→ Requests
a. Please decide whether each statement agrees with the passage on XML grouping, answering yes or no and quoting the words that settle it: (i) with GROUP BY ($e/GENDER, $e USING height($e) AS level), employees are grouped first by height and then by gender; (ii) value-based and structure-based attributes can be mixed arbitrarily in the grouping expression; (iii) when no function is given, the value of pi itself is used.
b. The passage on XML grouping gives an example where p1 is "$r//A" and p2 is "$r//A/B/C". Name every expansion of p1 towards p2 that the passage lists for this example.
c. In the GROUP BY($r//Type, $r//Salary) example from the passage on XML grouping, which Type and Salary values do the pairs (13,14) and (17,18) share?

→ Selection
◇ ◇ ◇ ◇ ◇ ◇ ◇

Here, $g/SALARY will be expanded implicitly into a loop as shown above (without the gender component in the result set).

As another example, the GROUP BY clause in the above example may be replaced by

GROUP BY ($e/GENDER, $e USING height($e) AS level)

In this case, the employees will be grouped first by gender and then within a gender group, by the height in the document tree (i.e., in this case the level in the organizational hierarchy). It is to be appreciated that the use of $e in both grouping expressions ensures that the same node is referred to. It is also to be appreciated that value-based (e.g., gender) and structure-based (e.g., height) attributes can be mixed arbitrarily in the grouping expression.

The examples just above used independent dimensions to perform the grouping and aggregation. As another example, aggregation can be performed using the dependent dimensions of XML documents. The expression

GROUP BY COLLAPSE ($r//SALARY, $r//DIVISION)

will group employee salaries first by lowest level SALARY nodes' values, then by the next higher level nodes' values, and so on, until the DIVISION nodes. In other words, when computing the average value again, first the individual salaries would be returned, then the average salaries on the lowest department levels, then the next higher department levels, and so on, until the average salaries per division.

Overall, four operators for grouping are broadly contemplated in accordance with at least one embodiment of the present invention. Each operator is listed in more detail in the following together with an example using FIG. 3.

1. GROUP BY(p1 USING f1 AS $t1, . . . , pn USING fn AS $tn) AS $g

The regular GROUP BY operator takes n independent dimensions as arguments and generates a list of document node lists by subsequently replacing each grouping expression “pi USING fi AS $ti” by a list of nodes (in document order) addressed by pi and with the same value under function fi. If no function is given, the value of pi itself is used. The “AS” expressions are used for naming the expressions preceding them.

EXAMPLE

GROUP BY($r//Type, $r//Salary)→(((13, 14),(17, 18)),((7, 8)),((10, 11)))

The numbers in the result list indicate the node ids from FIG. 3. In this example, the first group includes the two pairs (13,14) and (17,18) since they both have the same values for Type (PERM) and Salary (40,000).

2. GROUP BY EXPAND((p1, p2) USING f1 AS $t1) AS $g

The expanding GROUP BY operator takes two dependent dimensions p1 and p2 which indicate the start and end of the expansion (p2 must be in the scope of p1). It generates a list of node lists by subsequently grouping nodes selected by p2 based on the values of the current expansion of p1 towards p2 as computed by f1 (e.g., if p1=“$r//A” and p2=“$r//A/B/C”, then expansions of p1 towards p2 are $r//A, $r//A/B, and $r//A/B/C). The other syntactic components are as described before.

EXAMPLE

GROUP BY EXPAND(($r//Division, $r//Salary))→((8, 11, 14, 18))(8, 11, 14), (18)),(8, 11, 14), (18)), ((8), (11), (14), (18)))

◇ ◇ ◇ ◇ ◇ ◇ ◇

[Saved data entries]
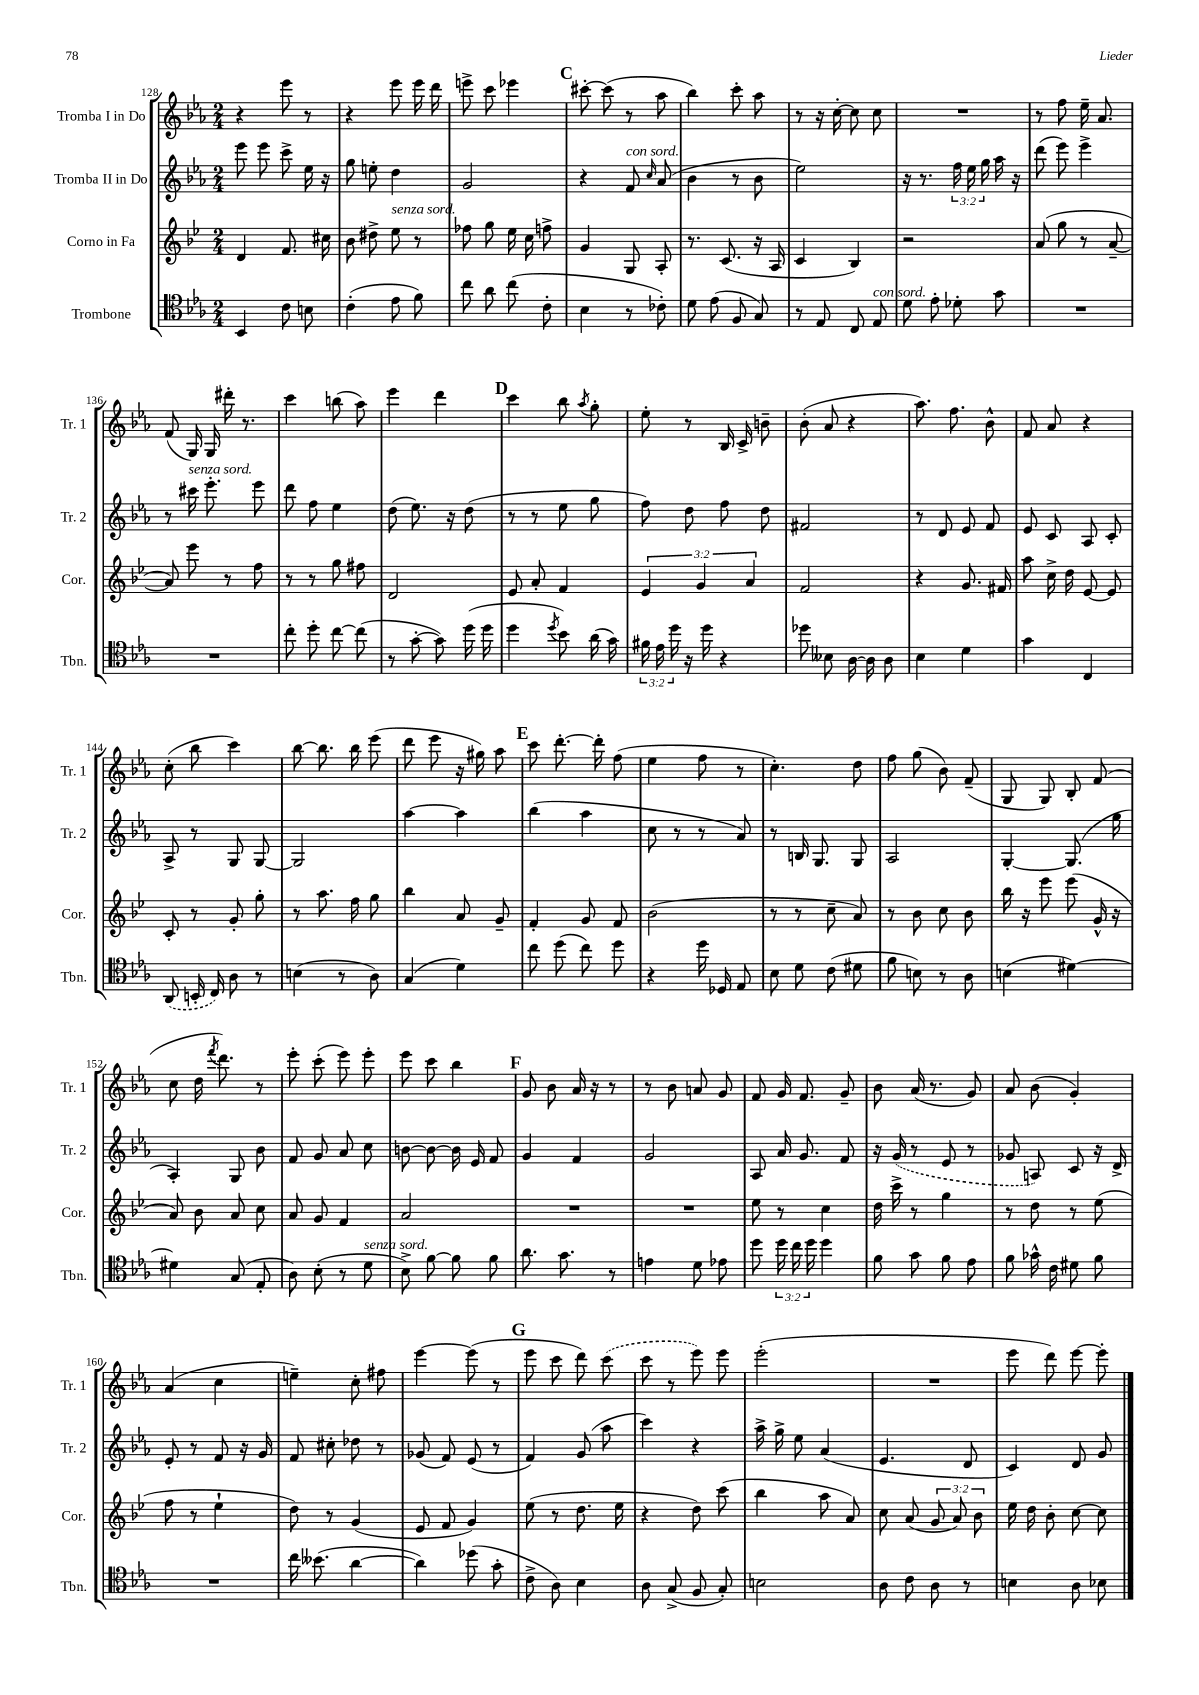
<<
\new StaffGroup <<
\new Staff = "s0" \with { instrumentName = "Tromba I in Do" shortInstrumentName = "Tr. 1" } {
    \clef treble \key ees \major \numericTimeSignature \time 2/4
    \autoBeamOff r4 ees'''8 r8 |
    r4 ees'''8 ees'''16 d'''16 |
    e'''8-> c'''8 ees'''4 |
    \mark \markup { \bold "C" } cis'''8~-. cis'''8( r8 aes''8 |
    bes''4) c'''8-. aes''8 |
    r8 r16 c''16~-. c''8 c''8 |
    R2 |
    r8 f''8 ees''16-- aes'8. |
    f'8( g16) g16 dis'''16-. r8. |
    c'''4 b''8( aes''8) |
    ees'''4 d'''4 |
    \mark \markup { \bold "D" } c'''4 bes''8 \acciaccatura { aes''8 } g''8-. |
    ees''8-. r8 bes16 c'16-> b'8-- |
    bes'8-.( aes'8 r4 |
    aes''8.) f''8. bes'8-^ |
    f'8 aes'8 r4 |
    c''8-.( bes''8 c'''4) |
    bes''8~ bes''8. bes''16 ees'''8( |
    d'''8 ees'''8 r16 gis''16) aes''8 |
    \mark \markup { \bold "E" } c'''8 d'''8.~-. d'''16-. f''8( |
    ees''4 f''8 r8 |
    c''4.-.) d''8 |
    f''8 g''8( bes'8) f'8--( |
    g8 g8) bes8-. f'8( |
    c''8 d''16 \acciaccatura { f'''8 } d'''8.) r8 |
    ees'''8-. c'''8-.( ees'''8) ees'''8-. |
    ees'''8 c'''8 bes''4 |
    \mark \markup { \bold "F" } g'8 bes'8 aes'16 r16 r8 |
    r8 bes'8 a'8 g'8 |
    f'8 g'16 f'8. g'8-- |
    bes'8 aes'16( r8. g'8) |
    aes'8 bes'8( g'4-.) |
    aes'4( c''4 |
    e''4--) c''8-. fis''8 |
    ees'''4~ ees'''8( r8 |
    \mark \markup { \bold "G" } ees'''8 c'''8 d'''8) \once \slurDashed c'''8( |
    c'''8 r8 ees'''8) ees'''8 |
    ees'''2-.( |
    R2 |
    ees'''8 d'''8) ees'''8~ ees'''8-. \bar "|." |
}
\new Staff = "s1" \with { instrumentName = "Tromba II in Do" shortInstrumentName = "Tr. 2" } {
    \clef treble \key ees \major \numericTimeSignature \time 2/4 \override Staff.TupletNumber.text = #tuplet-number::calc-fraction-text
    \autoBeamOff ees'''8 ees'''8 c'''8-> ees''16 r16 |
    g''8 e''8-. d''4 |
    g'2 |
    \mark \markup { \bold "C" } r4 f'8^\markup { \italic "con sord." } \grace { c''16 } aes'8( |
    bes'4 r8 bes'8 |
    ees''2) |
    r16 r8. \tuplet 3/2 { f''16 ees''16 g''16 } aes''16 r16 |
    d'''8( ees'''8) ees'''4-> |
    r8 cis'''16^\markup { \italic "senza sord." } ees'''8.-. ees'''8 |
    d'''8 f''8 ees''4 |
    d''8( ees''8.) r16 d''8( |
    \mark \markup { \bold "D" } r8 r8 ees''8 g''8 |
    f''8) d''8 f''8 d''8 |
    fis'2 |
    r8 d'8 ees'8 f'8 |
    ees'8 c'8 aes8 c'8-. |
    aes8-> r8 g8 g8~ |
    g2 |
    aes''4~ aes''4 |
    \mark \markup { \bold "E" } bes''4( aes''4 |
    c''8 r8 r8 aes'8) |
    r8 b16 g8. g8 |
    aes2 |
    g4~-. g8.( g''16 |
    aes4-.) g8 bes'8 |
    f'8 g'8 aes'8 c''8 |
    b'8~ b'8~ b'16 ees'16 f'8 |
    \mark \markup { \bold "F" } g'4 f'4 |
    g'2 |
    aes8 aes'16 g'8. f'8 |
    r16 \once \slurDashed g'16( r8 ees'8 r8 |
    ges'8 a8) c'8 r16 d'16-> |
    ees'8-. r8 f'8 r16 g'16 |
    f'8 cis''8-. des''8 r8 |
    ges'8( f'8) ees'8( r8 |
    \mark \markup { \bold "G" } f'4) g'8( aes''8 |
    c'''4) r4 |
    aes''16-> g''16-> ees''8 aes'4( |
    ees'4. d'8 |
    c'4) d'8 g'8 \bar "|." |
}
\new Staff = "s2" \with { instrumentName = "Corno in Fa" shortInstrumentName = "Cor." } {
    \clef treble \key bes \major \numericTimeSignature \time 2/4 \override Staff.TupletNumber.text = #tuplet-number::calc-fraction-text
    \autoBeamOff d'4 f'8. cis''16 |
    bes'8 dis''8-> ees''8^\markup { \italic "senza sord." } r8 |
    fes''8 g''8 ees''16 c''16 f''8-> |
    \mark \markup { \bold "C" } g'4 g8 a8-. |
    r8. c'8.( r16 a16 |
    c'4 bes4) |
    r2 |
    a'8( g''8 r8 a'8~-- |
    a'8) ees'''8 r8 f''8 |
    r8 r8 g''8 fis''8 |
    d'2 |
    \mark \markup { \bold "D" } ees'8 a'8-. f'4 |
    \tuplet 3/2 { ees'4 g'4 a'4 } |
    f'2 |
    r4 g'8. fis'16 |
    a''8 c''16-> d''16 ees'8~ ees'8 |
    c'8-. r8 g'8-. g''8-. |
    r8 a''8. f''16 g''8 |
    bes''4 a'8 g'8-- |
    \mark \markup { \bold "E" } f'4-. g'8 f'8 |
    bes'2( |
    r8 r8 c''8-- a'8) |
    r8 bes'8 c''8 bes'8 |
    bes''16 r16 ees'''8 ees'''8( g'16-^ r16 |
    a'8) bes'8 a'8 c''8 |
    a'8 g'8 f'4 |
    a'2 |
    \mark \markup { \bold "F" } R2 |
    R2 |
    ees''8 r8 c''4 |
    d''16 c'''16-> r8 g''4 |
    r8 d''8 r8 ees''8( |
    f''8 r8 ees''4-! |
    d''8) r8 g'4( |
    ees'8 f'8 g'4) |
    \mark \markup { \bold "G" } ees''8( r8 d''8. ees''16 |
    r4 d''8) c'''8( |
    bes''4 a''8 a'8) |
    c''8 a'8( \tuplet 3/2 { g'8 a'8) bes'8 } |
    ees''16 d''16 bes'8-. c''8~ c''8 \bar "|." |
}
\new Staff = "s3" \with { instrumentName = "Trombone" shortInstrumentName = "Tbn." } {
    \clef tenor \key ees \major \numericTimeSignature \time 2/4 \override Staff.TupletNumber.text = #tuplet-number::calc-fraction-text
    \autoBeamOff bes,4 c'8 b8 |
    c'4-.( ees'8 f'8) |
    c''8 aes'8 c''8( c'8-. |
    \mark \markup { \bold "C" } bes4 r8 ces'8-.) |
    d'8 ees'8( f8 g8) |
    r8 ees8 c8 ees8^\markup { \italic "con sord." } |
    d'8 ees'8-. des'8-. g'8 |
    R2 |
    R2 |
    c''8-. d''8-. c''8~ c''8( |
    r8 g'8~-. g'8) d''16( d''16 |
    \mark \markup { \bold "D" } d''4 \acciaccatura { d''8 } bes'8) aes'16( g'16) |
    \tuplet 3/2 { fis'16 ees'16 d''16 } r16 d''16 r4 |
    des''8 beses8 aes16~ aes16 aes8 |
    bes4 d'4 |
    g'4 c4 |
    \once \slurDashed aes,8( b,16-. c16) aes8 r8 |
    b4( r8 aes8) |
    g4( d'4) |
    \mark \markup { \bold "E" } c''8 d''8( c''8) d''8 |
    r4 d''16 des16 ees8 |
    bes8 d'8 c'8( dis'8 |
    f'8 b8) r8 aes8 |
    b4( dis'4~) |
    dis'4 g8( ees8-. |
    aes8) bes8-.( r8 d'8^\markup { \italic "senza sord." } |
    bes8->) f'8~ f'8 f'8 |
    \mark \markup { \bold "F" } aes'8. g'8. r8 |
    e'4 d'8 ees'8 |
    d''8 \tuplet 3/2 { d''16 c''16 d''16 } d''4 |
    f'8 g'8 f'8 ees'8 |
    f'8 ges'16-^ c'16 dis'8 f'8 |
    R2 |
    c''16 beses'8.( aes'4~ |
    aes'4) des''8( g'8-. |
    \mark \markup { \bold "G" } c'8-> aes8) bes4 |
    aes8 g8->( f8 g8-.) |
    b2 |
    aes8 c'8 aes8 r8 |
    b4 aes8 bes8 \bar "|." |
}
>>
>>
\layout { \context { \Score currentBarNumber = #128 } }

◇ ◇ ◇ ◇ ◇ ◇ ◇

→ Complete answers
a.
(i) No: "the employees will be grouped first by gender and then within a gender group, by the height in the document tree"
(ii) Yes: "value-based (e.g., gender) and structure-based (e.g., height) attributes can be mixed arbitrarily in the grouping expression"
(iii) Yes: "If no function is given, the value of pi itself is used."

b. $r//A, $r//A/B, $r//A/B/C

c. Type PERM and Salary 40,000.